+++ DOCUMENT SEGMENT +++

The overall output is not as bright as my NiteCore DI. The night box reading shows it is about 9X% of the NiteCore DI. However, it has a much tighter hotspot by its large and smooth reflector. Btw, the output is a bit bright when using 3.7V Li-ion than 1.2V NiMH (20%-30%?).

Below please find some photos





Finishing is good




Slightly longer than a NiteCore DI and has a larger head.




CREE R2 in a smooth reflector




Reflector can be unscrew so that focus can be adjusted




CREE R2




No anodizing inside




Clip with the brand JETbeam




Light engine. Notice the square threads


----------



## EntropyQ3 (Dec 22, 2007)

Thanks for the info and shots! It's a beautiful light.
I'm a bit surprised at the smooth reflector and what sounds like a more throwy design.

Can the clip be removed?


----------



## PhantomPhoton (Dec 22, 2007)

Well the UI appears better. Thanks for the report. Smooth reflector sounds interesting.

+++

> TASKS:
a: For each statement about the flashlight thread, answer yes or no and quote the words from the thread that decide it: (i) The light is brighter than the NiteCore DI. (ii) The reflector can be unscrewed to adjust the focus. (iii) The inside is anodized.
b: In the flashlight thread, list every short line that comes after "Below please find some photos" and before the first dashed line.
c: Repeat word for word the part of the flashlight thread from "I'm a bit surprised" up to and including "reflector sounds interesting.".

+++ EXTRACTED INFORMATION +++

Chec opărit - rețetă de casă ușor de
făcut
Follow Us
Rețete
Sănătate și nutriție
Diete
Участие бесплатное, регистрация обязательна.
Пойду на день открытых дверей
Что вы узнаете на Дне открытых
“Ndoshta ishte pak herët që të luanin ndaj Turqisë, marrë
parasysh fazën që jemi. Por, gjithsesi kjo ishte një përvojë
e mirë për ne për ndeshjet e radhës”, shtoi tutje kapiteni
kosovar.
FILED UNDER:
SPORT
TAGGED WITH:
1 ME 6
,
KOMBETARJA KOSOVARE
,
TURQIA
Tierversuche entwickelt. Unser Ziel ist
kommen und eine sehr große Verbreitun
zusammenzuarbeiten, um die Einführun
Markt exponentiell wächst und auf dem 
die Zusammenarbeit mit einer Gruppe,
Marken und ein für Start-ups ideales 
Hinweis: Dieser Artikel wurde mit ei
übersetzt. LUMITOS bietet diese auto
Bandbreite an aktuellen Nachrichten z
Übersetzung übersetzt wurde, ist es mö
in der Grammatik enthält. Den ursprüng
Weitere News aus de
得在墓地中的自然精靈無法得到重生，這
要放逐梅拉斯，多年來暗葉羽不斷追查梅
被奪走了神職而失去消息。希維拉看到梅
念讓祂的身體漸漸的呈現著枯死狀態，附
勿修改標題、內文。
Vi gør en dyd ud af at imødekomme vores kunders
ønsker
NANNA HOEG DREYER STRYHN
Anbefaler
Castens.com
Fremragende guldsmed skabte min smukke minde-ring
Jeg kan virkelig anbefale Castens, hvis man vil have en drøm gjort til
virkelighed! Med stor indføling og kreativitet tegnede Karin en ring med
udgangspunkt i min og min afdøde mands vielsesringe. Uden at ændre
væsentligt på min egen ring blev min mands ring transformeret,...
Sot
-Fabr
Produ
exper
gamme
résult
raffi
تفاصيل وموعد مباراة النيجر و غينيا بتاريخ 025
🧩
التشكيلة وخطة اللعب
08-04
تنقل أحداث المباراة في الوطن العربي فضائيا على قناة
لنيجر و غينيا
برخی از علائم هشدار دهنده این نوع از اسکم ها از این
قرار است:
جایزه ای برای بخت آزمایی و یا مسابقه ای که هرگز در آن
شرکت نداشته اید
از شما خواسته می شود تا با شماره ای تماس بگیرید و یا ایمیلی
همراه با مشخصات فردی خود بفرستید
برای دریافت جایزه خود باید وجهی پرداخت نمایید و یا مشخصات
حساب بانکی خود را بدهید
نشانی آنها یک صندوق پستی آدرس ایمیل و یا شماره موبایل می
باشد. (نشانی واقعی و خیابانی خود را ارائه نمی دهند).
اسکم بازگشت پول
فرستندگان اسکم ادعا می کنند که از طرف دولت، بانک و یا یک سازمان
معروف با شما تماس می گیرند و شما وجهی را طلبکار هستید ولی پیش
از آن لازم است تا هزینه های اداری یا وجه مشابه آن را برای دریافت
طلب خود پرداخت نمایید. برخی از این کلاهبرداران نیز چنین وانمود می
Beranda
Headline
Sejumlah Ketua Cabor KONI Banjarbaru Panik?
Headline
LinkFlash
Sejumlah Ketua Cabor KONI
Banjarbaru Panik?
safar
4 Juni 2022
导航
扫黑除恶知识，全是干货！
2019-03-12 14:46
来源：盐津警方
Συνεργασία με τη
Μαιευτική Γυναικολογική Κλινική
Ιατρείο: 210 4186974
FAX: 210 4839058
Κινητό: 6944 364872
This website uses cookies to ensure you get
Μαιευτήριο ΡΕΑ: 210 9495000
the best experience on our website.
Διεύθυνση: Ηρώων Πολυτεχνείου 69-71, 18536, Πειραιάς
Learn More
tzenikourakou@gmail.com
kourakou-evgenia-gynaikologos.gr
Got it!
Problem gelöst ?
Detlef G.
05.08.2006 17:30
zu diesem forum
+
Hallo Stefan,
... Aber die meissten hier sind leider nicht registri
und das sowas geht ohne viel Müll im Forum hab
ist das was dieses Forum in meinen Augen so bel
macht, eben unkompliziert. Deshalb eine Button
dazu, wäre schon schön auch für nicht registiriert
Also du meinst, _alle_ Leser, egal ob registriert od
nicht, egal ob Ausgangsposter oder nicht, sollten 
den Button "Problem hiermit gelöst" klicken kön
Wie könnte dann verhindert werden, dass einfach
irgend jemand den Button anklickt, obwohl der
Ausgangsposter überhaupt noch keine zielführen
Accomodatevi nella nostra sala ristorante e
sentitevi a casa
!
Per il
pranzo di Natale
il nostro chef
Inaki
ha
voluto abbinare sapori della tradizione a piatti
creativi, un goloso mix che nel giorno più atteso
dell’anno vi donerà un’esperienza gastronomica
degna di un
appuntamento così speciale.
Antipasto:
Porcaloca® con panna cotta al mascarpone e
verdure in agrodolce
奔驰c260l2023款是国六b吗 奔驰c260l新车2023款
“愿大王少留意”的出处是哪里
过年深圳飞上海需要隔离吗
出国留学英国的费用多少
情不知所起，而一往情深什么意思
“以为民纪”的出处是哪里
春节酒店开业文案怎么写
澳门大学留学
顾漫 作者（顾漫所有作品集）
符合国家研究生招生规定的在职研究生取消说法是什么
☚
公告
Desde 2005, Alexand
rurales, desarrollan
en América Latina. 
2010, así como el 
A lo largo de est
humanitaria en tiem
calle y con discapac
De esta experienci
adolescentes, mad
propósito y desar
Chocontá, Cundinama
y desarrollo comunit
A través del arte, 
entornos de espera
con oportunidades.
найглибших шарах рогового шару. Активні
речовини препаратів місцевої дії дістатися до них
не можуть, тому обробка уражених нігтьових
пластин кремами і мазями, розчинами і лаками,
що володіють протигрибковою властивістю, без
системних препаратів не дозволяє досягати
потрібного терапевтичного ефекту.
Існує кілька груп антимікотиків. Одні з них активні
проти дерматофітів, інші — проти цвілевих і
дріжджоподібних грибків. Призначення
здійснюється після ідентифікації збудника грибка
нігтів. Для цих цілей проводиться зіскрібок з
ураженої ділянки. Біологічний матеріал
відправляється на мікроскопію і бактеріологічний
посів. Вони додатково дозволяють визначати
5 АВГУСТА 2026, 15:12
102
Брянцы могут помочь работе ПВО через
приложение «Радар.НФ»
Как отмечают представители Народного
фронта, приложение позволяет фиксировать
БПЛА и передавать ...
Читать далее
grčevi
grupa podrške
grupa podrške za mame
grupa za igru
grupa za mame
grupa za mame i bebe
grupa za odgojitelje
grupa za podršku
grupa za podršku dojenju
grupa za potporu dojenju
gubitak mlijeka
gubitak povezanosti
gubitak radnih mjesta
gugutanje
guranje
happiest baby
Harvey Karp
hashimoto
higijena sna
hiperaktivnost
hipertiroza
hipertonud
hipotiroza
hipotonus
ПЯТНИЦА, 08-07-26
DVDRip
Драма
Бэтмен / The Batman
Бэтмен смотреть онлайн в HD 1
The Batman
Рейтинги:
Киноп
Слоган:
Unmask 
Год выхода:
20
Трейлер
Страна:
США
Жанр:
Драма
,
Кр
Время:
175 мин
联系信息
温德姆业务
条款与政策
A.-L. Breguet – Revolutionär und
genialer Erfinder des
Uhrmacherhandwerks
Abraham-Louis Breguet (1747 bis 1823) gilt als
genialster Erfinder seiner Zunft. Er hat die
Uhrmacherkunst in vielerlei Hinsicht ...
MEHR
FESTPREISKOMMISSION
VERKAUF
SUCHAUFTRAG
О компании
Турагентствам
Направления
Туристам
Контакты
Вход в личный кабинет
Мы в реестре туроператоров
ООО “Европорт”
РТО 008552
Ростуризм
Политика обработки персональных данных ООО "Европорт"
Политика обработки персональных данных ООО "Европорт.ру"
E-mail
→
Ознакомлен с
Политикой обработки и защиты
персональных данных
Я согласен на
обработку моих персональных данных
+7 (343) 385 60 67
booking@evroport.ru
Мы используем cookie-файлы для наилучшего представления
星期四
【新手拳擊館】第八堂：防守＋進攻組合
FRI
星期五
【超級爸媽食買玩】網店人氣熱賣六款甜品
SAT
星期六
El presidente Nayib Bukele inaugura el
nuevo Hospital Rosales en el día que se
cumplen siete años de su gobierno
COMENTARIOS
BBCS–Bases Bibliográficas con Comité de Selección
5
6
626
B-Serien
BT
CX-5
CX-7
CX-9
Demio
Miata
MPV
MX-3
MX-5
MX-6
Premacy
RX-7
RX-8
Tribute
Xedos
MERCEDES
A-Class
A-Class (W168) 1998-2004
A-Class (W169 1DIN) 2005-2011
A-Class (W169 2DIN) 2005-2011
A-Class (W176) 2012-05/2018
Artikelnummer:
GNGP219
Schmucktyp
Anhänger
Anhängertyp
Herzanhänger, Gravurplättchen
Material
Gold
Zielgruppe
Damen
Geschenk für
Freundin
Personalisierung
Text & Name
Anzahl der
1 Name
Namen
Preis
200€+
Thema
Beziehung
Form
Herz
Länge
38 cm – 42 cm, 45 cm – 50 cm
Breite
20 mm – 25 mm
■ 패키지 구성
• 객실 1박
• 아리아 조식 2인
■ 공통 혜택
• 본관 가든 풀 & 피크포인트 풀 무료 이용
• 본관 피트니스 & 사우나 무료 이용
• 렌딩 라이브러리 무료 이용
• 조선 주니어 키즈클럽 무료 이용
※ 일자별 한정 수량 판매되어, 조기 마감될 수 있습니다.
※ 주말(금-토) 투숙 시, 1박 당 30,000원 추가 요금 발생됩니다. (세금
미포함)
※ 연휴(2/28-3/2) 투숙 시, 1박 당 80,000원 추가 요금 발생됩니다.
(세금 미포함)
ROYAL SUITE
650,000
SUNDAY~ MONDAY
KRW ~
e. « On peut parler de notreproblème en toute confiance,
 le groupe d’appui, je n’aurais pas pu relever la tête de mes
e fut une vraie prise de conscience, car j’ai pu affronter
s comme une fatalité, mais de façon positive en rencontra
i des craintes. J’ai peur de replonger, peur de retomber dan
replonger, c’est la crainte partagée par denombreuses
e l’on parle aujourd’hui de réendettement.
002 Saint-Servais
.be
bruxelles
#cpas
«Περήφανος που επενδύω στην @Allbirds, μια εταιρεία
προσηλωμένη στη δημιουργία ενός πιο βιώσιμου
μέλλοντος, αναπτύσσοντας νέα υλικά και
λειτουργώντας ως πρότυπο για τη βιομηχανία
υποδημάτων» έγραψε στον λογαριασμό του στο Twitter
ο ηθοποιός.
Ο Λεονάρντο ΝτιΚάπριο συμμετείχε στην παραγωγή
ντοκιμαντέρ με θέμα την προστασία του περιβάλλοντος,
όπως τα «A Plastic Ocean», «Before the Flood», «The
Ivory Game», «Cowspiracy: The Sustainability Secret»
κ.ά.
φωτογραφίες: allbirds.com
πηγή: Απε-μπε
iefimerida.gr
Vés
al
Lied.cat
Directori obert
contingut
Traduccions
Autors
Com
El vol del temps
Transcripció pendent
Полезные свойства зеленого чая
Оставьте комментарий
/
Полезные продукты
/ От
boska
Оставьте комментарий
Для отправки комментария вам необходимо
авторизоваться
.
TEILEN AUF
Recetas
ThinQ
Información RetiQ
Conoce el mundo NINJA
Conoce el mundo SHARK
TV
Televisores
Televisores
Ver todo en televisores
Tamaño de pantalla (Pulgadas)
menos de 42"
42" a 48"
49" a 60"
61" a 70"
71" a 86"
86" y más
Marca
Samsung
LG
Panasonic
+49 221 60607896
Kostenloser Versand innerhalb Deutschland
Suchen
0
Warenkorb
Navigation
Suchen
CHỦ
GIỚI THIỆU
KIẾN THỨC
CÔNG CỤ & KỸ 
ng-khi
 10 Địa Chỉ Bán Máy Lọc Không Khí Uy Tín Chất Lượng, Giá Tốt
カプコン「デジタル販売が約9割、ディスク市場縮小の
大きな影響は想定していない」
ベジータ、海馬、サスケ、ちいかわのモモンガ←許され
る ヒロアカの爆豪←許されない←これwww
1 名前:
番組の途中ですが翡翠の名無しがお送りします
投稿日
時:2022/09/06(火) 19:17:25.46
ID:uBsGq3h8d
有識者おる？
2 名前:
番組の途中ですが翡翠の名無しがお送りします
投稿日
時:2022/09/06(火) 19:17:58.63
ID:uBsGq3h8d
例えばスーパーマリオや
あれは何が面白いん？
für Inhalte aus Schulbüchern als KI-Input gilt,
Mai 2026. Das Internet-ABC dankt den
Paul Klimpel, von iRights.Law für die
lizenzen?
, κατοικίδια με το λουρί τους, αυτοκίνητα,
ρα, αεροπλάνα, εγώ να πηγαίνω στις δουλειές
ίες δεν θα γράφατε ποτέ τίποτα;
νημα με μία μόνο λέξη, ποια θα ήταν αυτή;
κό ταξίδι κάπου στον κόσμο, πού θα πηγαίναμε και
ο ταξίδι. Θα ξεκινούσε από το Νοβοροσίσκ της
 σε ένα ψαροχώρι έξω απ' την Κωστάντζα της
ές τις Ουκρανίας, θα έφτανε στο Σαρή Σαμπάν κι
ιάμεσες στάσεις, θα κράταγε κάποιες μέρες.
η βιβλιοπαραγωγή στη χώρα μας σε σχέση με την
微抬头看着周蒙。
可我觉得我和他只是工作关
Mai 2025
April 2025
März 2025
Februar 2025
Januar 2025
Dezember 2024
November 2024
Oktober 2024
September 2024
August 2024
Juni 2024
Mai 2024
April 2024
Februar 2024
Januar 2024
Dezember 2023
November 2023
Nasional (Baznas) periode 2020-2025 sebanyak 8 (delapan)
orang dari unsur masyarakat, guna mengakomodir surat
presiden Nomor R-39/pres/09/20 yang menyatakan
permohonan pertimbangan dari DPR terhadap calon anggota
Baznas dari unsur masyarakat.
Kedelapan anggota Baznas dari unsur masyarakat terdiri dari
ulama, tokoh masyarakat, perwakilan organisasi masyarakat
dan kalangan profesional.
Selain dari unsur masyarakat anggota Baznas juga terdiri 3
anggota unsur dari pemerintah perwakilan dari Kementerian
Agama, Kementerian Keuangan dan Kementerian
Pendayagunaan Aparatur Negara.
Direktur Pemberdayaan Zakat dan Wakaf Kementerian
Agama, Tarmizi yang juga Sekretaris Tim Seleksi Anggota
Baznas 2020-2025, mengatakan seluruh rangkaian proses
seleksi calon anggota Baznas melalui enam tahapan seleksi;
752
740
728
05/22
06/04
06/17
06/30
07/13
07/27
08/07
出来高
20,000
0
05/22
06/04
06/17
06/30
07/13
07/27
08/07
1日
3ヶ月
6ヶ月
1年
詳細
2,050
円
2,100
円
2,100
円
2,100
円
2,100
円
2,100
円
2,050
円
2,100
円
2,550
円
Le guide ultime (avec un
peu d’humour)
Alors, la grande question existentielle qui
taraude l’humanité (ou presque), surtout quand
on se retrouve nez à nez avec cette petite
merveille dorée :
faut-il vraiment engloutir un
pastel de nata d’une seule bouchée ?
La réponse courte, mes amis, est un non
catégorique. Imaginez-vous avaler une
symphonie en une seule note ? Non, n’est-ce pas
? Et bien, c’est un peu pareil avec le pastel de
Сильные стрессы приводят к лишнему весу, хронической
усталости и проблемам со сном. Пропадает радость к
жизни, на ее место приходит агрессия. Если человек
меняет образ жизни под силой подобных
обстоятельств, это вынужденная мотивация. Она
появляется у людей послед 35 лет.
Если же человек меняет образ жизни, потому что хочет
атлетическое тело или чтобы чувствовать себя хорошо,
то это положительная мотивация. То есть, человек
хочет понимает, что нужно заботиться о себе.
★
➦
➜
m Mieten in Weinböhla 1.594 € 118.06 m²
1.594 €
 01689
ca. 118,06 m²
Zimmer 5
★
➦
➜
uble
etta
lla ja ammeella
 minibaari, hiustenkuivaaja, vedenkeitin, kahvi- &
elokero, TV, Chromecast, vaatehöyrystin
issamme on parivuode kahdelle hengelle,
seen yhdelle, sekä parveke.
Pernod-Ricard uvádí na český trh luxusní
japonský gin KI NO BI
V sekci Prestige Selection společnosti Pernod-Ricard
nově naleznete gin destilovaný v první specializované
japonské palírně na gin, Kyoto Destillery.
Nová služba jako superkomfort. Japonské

+++

> OUTPUTS IN ORDER:
a:
(i) No: "The overall output is not as bright as my NiteCore DI."
(ii) Yes: "Reflector can be unscrew so that focus can be adjusted"
(iii) No: "No anodizing inside"

b:
- Finishing is good
- Slightly longer than a NiteCore DI and has a larger head.
- CREE R2 in a smooth reflector
- Reflector can be unscrew so that focus can be adjusted
- CREE R2
- No anodizing inside
- Clip with the brand JETbeam
- Light engine. Notice the square threads

c:
I'm a bit surprised at the smooth reflector and what sounds like a more throwy design.

Can the clip be removed?


----------



## PhantomPhoton (Dec 22, 2007)

Well the UI appears better. Thanks for the report. Smooth reflector sounds interesting.